G : « Depuis quand ça existe ? »

M : « Alors Jeunes&Cité existe depuis 1973. Et nous sommes implantés à Champ-le-Boeuf depuis 1980. »

G : « Est-ce que ça a évolué ? »

M : « Oui oui, au début nous ne travaillions qu’avec des jeunes de 12 à 18 ans. Mais, petit à petit, nous avons compris que pour être efficace il fallait aussi toucher les parents, nous avons alors développé des actions pour la famille. Après il y a eu une forte augmentation du chômage des jeunes, ce qui nous a poussé à les aider eux aussi.
Alors nous avons évolué en fonction de notre public, mais aussi en fonction des gens qui travaillaient dans l’asso, ce qu’ils aimaient, voulaient faire... Par exemple moi j’aime beaucoup le basket alors j’ai tenu à partager ça avec les jeunes en organisant des tournois. »

G : « Y’a des tournois de foot aussi ! »

M : « Oui vous aimez beaucoup le foot... Trop même ! » (rires)

G : « Non, jamais trop ! » (rires)

M : « Sinon pour reprendre nous avons également les ateliers vélo qui sont très récents et qui permettent à un jeune de réparer un vélo à partir de pièces détachées et de repartir avec son vélo... Notre évolution dépend aussi des moyens. »

G : « Avec quelles autres associations vous travaillez ? »

M : « Nous travaillons avec beaucoup d’associations, et en même temps pas beaucoup ; en fait il n’y a pas assez d’associations sur le quartier.
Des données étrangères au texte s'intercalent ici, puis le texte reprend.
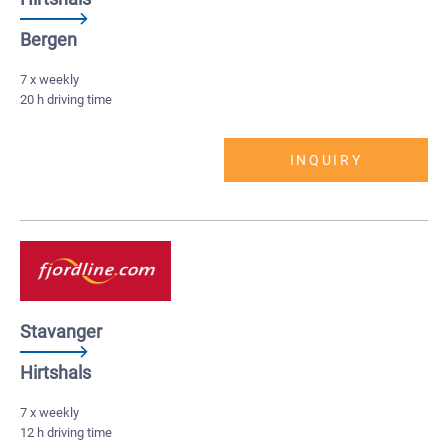
Bergen
7 x weekly
20 h driving time
INQUIRY
Stavanger
Hirtshals
7 x weekly
12 h driving time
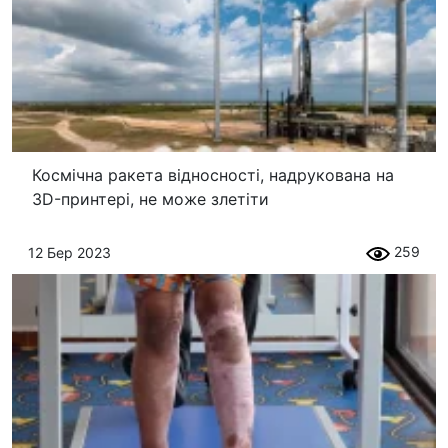
Космічна ракета відносності, надрукована на
3D-принтері, не може злетіти
259
12 Бер 2023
Pour résumer je dirai qu’il y a le comité des fêtes du quartier, que nous avons participé à fonder ; les Petits Débrouillards et leur programme « adolescience » ; ESAF 54 qui œuvre dans la solidarité des familles ; la MJC de Maxéville ; le collège La Fontaine ; les mairies de Maxéville et Laxou ; les missions locales pour l’emploi ou encore les associations du Haut-du-Lièvre...

G : « Que faites-vous en cas de problème avec un jeune ? »

M : « Les conflits entre l’asso et les jeunes sont souvent dus à une incompréhension : par exemple un jeune propose une idée et nous refusons. Le jeune ne comprend pas et devient agressif. Le truc c’est d’essayer de résoudre le conflit en discutant avec lui d’abord, de lui expliquer notre position, etc... Si le problème persiste et qu’il y a insultes, nous pouvons exclure le jeune pour une semaine, mois...
Mais notre objectif est surtout de créer un lien de confiance avec eux, pour un accompagnement éducatif, qu’ils puissent bâtir des projets d’avenir. Il est difficile de savoir si nous avons été efficaces, nous ne sommes pas le seul facteur, la seule influence, mais j’ai déjà eu des retours de « jeunes vieux » qui revenaient et me disaient « Heureusement que vous avez été là... ». On ne peut donc qu’espérer avoir réussi ! »

G : « Merci Martin. »

M : « Merci à toi. »

Interview réalisée par : Gaëtan Stengel.